An acronym is a word formed from the initial letters of words in a set phrase. Define a method named createAcronym that takes a string parameter and returns the acronym of the string parameter. Append a period (.) after each letter in the acronym. If a word begins with a lower case letter, don't include that letter in the acronym. Then write a main program that reads a phrase from input, calls createAcronym() with the input phrase as argument, and outputs the returned acronym. Assume the input has at least one upper case letter.
Ex: If the input is:
Institute of Electrical and Electronics Engineers
the output should be:
I.E.E.E.
Ex: If the input is:
Association for computing MACHINERY
the output should be:
A.M.
The letters ACHINERY in MACHINERY don't start a word, so those letters are omitted.
The program must define and call a method:
public static String createAcronym(String userPhrase)
So far my code looks like this:
import java.util.Scanner;
public class LabProgram {
public static String createAcronym(String userPhrase) {
String[] separatedWords = userPhrase.split(" ");
String acronymAlphabets = " ";
for(int i = 0; i < separatedWords.length; ++i) {
if(Character.isUpperCase(separatedWords [i].charAt(0))) {
acronymAlphabets += Character.toUpperCase(separatedWords [i].charAt(0));
}
}
return acronymAlphabets;
}
public static void main(String[] args) {
Scanner userInput = new Scanner(System.in);
System.out.println(createAcronym(userInput.nextLine()));
}
}
The system returns the correct acronym but cant for the life of me figure out how to get the periods in the proper place. Side note: Im really good at getting them at the beginning or end of them. Any help "appending" this problem would be awesome!
Change
acronymAlphabets += Character.toUpperCase(separatedWords [i].charAt(0));
to
acronymAlphabets += Character.toUpperCase(separatedWords [i].charAt(0))+".";
Here is one way using streams.
String[] titles = {"Institute of Electrical and Electronics Engineers",
"Association for Computing MACHINERY",
"Association of Lions, and Tigers, and Bears, oh my!!"};
for (String title : titles) {
System.out.println(createAcronym(title));
}
prints
I.E.E.E
A.C.M
A.L.T.B
Split on anything that isn't a word and stream the array
filter any words not starting with an upper case character.
Map the first letter of each word to a String.
and join together with a period between each word.
public static String createAcronym(String title) {
return Arrays.stream(title.split("\\W+"))
.filter(str -> Character.isUpperCase(str.charAt(0)))
.map(str -> str.substring(0, 1))
.collect(Collectors.joining("."));
}
Here's a solution that will include a starting letter if it is capitalized, and tack on a period (".") after any included letters.
A few comments:
Line 3: a StringBuilder is an efficient, powerful way to make small additions to a String
Line 5: use a "for" loop over the words (from line 2)
Line 6: isolate the starting character of "word"
──────────────────────────────
:: Work request 1 ::
Answer these about the Java acronym thread:
(a) What output is shown for the input "Association for computing MACHINERY"?
(b) What method header must the program define and call?
(c) What does the streams version print for "Association of Lions, and Tigers, and Bears, oh my!!"?
:: Work request 2 ::
In the Java acronym thread, copy everything from "public static String createAcronym(String title)" down to "-> str.substring(0, 1))".
:: Work request 3 ::
Pick up the forum thread on building acronyms in Java after its last line and continue it.
The entries come from a different, unrelated source.

:: Data excerpts ::
──────────────────────────────
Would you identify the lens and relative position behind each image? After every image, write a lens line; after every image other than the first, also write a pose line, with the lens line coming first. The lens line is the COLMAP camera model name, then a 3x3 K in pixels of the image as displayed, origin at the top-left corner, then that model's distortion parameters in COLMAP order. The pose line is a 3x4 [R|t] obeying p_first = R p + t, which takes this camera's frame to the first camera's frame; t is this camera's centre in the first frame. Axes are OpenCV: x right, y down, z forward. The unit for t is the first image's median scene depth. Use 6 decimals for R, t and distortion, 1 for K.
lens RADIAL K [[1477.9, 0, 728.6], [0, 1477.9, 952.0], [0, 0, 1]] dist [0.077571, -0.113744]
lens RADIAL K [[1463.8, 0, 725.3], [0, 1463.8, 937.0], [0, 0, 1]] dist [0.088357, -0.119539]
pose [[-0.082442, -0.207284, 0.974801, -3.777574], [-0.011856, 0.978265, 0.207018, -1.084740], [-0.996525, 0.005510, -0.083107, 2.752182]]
──────────────────────────────
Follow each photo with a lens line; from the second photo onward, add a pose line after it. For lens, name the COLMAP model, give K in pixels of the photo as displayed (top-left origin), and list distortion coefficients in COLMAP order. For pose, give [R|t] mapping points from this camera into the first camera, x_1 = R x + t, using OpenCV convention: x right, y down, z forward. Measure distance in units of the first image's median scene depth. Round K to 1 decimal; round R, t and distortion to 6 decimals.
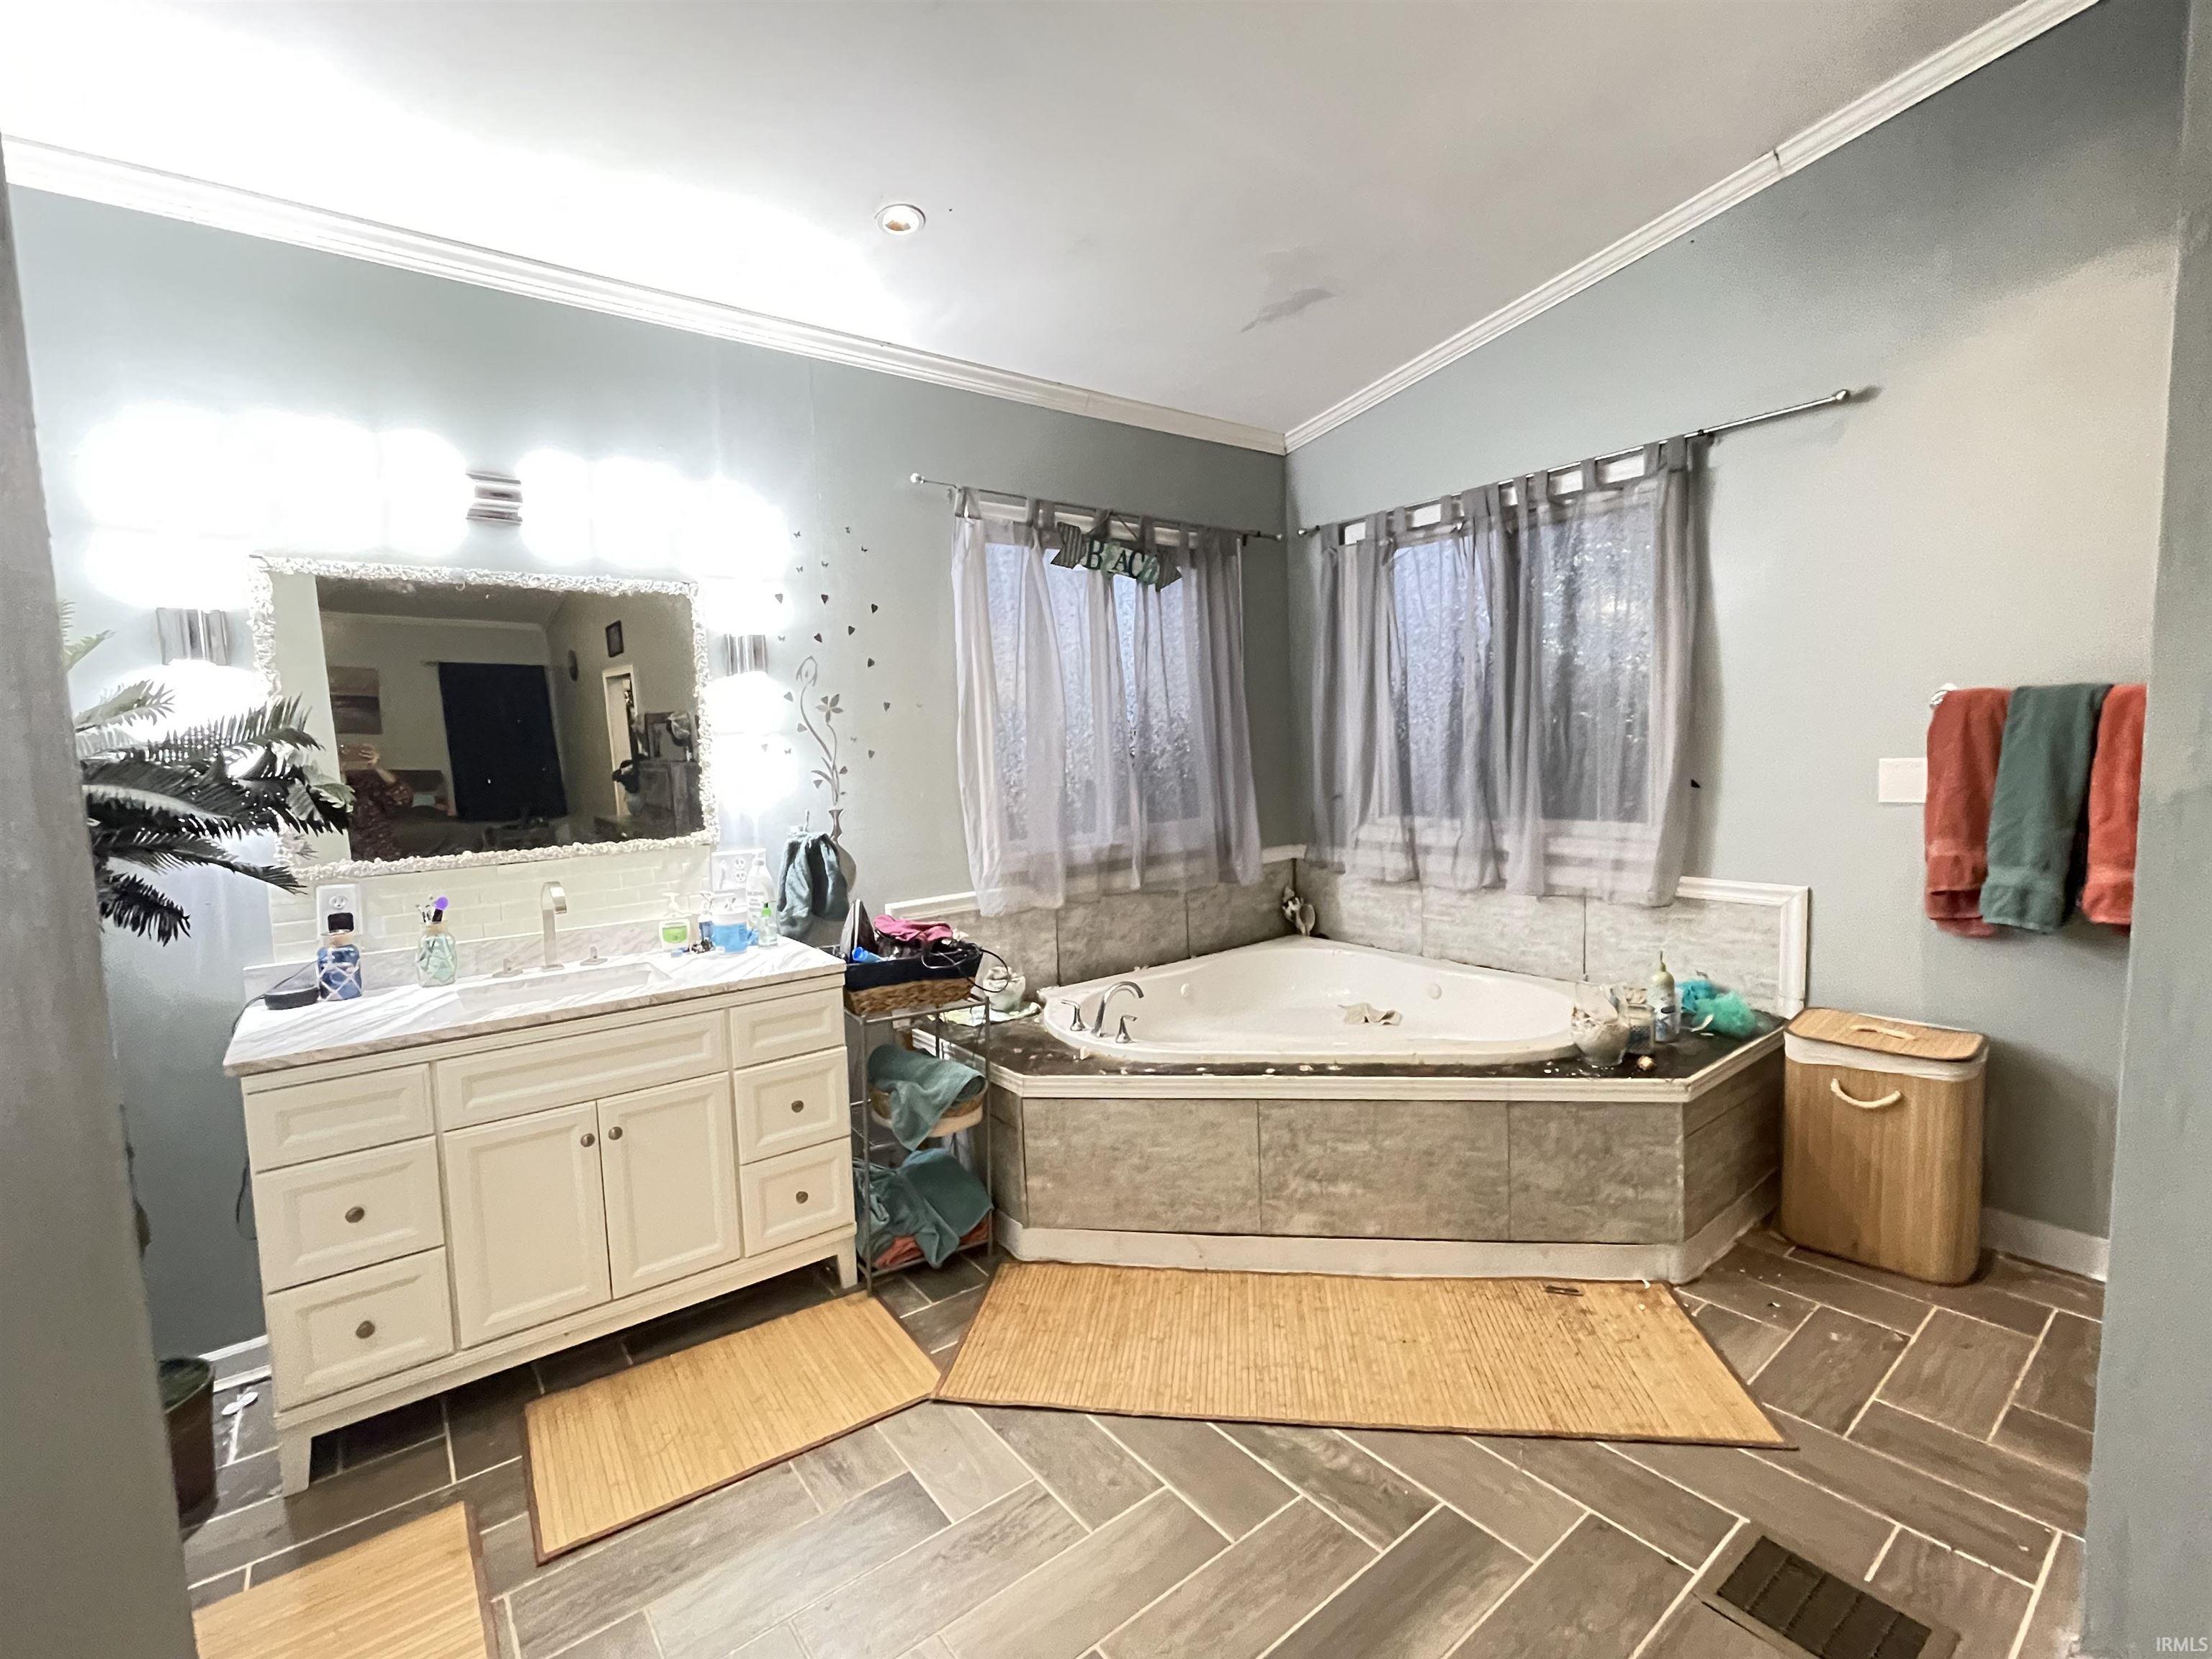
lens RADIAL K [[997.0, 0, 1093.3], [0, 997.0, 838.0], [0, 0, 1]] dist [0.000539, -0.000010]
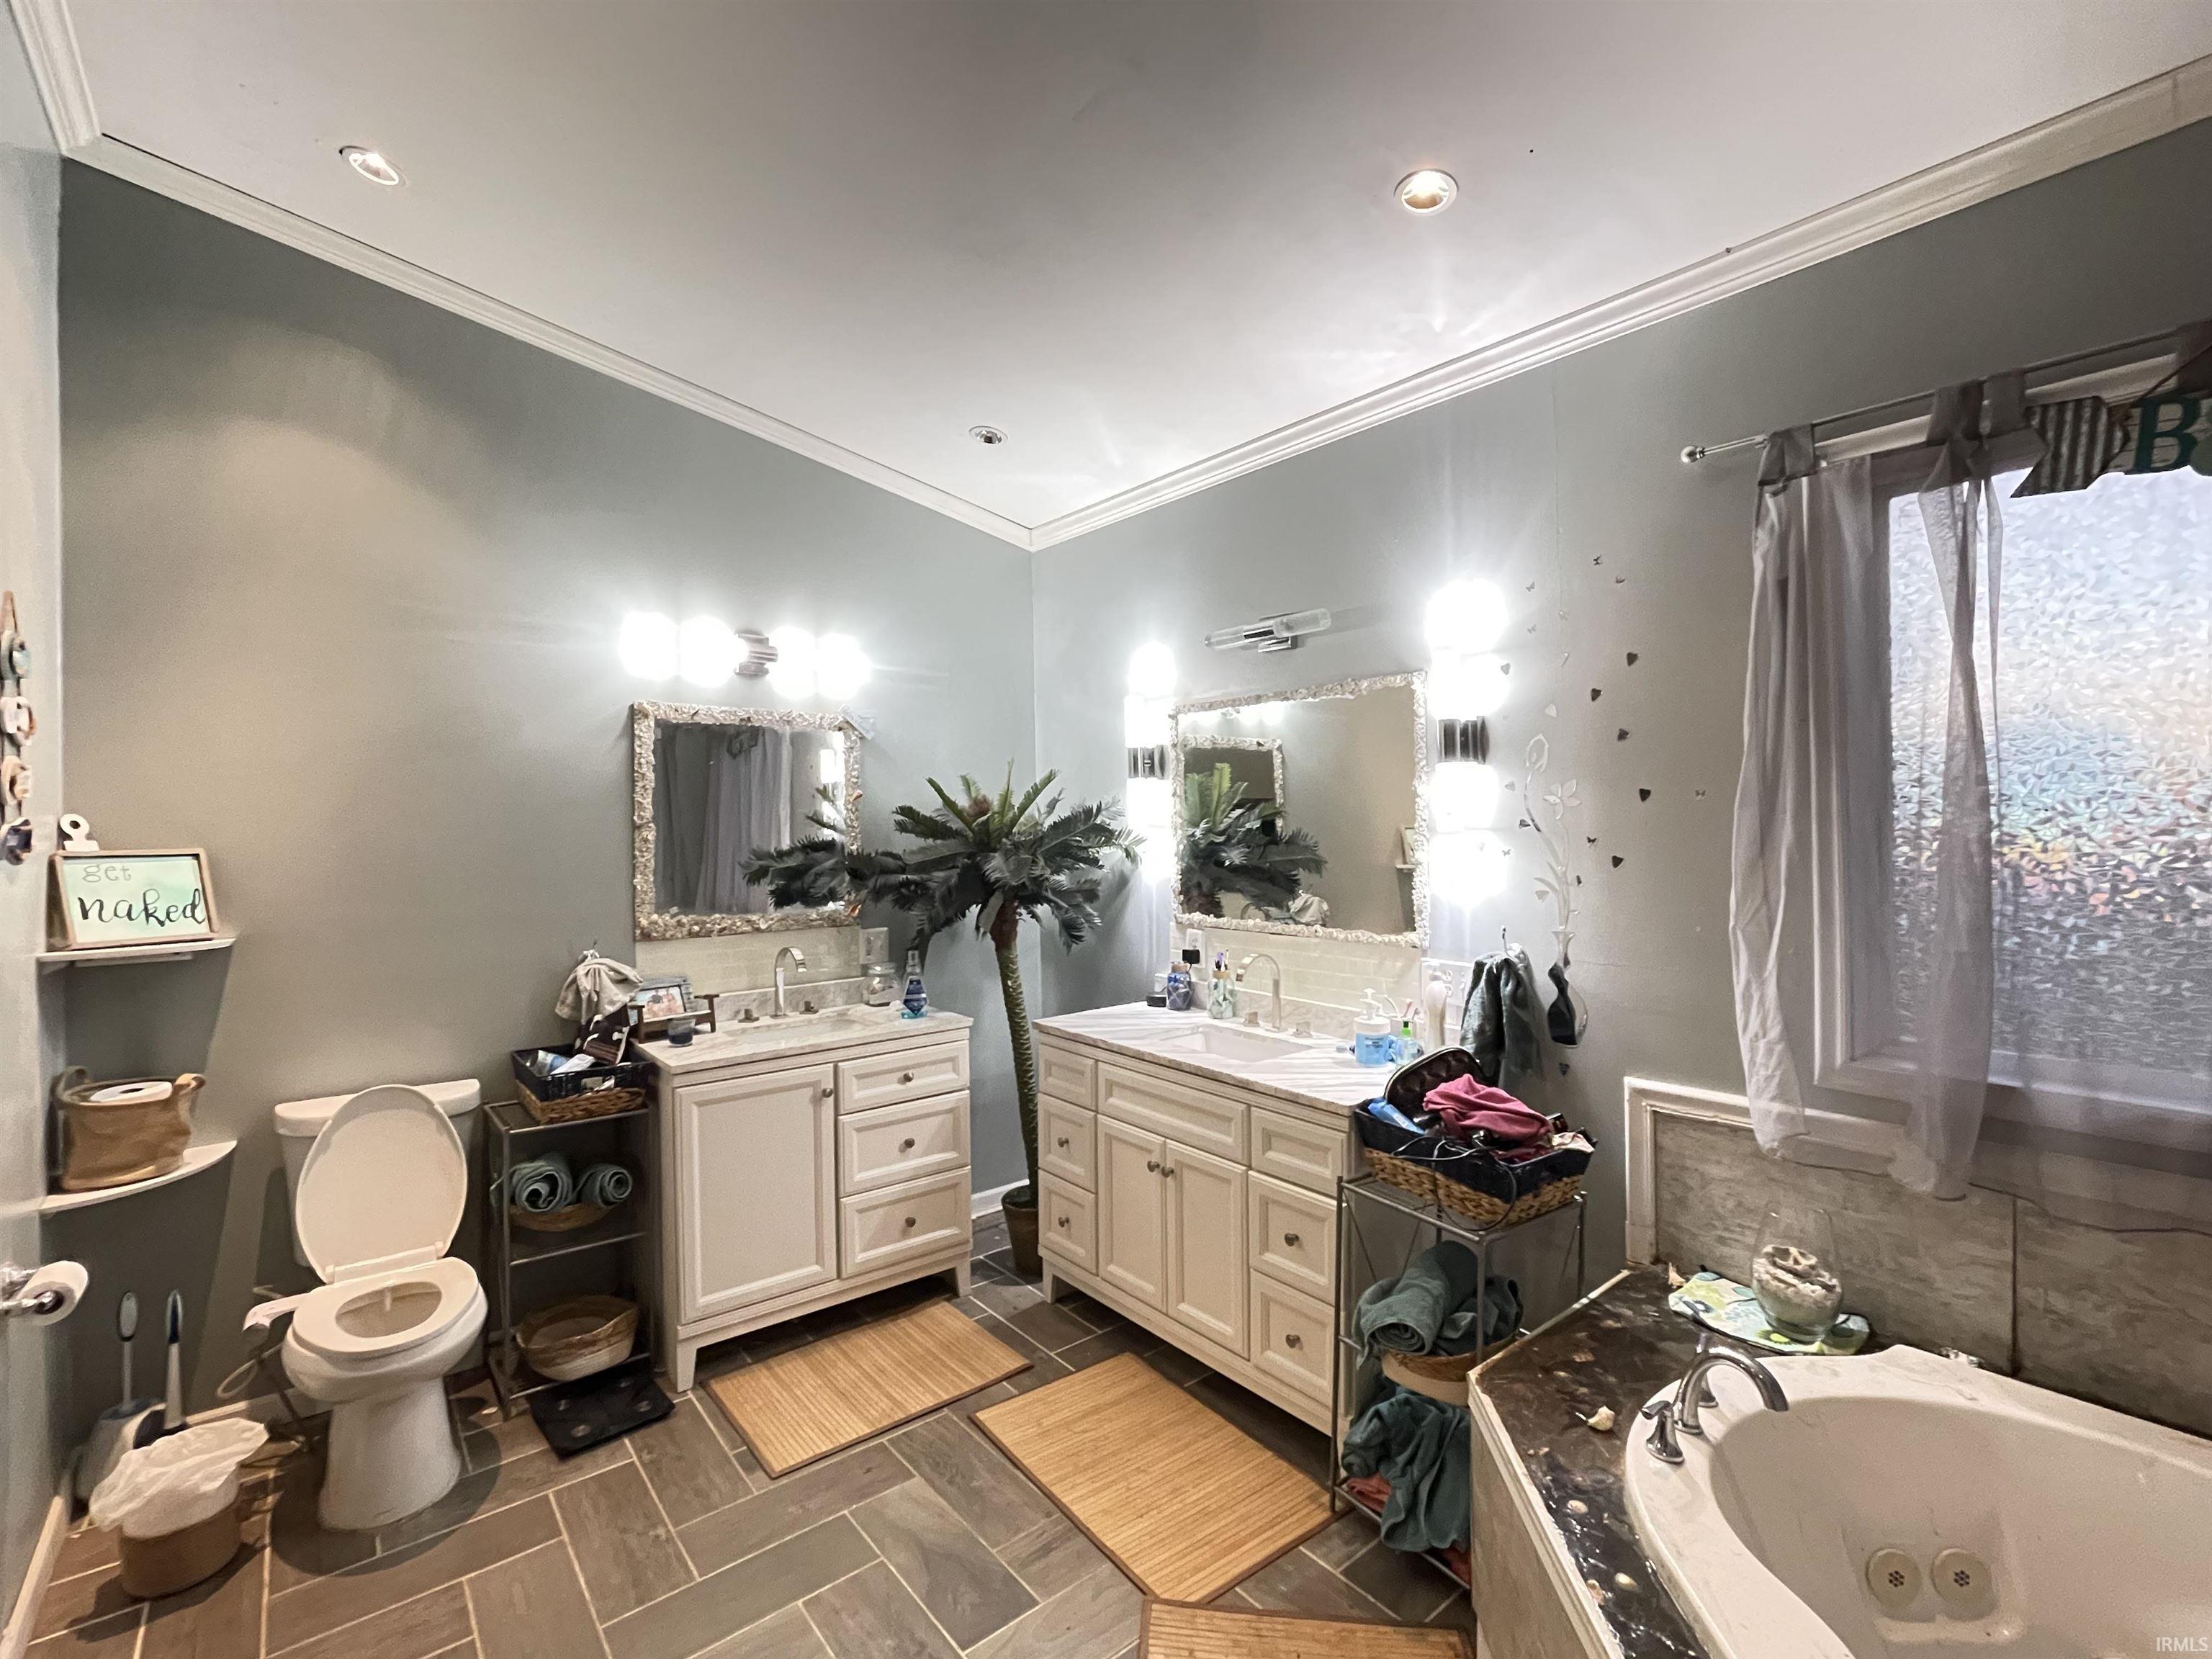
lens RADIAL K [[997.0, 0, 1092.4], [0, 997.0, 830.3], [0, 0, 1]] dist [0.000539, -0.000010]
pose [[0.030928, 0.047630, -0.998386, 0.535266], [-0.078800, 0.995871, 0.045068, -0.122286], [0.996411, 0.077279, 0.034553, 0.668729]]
──────────────────────────────
:: Response 1 ::
(a) A.M.
(b) public static String createAcronym(String userPhrase)
(c) A.L.T.B

:: Response 2 ::
public static String createAcronym(String title) {
return Arrays.stream(title.split("\\W+"))
.filter(str -> Character.isUpperCase(str.charAt(0)))
.map(str -> str.substring(0, 1))

:: Response 3 ::
Line 8: if firstChar is upper case, go ahead and append it to the StringBuilder result (no need to uppercase it again – it is already upper case or we wouldn't have made to line 8); and any time we append a letter, always go ahead and append a ".", too
Line 12: once we're done with all of the words, conver the StringBuilder to a String, and return the result
1. public static String createAcronym(String input) {
2. String[] words = input.split(" ");
3. StringBuilder result = new StringBuilder();
4.
5. for (String word : words) {
6. char firstChar = word.charAt(0);
7. if (Character.isUpperCase(firstChar)) {
8. result.append(firstChar).append(".");
9. }
10. }
11.
12. return result.toString();
13. }
You could further improve this by editing Line 2: instead of calling split() with a single space (" "), you could instead use a regular expressions to split on any number of whitespaces, tabs, etc.
Don't you just need to append a period (.) after each letter.
Add the following line at the end of the loop.
acronymAlphabets += ".";
Footnote: I would say the Answer offered by Kaan above using StringBuilder is better. I have offered an Answer making minimal chances to the code in the question. Given the OP is a novice I believe it's unhelpful to introduce too many new ideas in a reply.
In programming and Java there's usually a dozen ways to do anything. Bombarding novices with new concepts only confuses them. One step at a time if you ask me.
Other Answers, such as the one by WJS, give a direct, correct solution to the specifics of the Question: appending . to each capital letter. My Answer here is more for fun.
tl;dr
Using code points rather than char.
System.out.println(
String.join( // Join a bunch of strings into a single `String` object.
"" , // Join the strings without any delimiter between them.
Arrays.stream( // Turn an array into a stream of elements for processing.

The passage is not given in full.